* [Exercise requirements]: Extract every line of text from all of the records without changing any wording. Leave the pictures out of your answer.

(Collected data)
#####

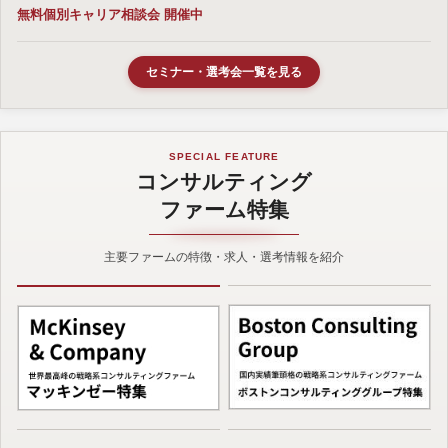
無料個別キャリア相談会 開催中
セミナー・選考会一覧を見る
SPECIAL FEATURE
コンサルティング
ファーム特集
主要ファームの特徴・求人・選考情報を紹介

#####

* [Task result]:
無料個別キャリア相談会 開催中
セミナー・選考会一覧を見る
SPECIAL FEATURE
コンサルティング
ファーム特集
主要ファームの特徴・求人・選考情報を紹介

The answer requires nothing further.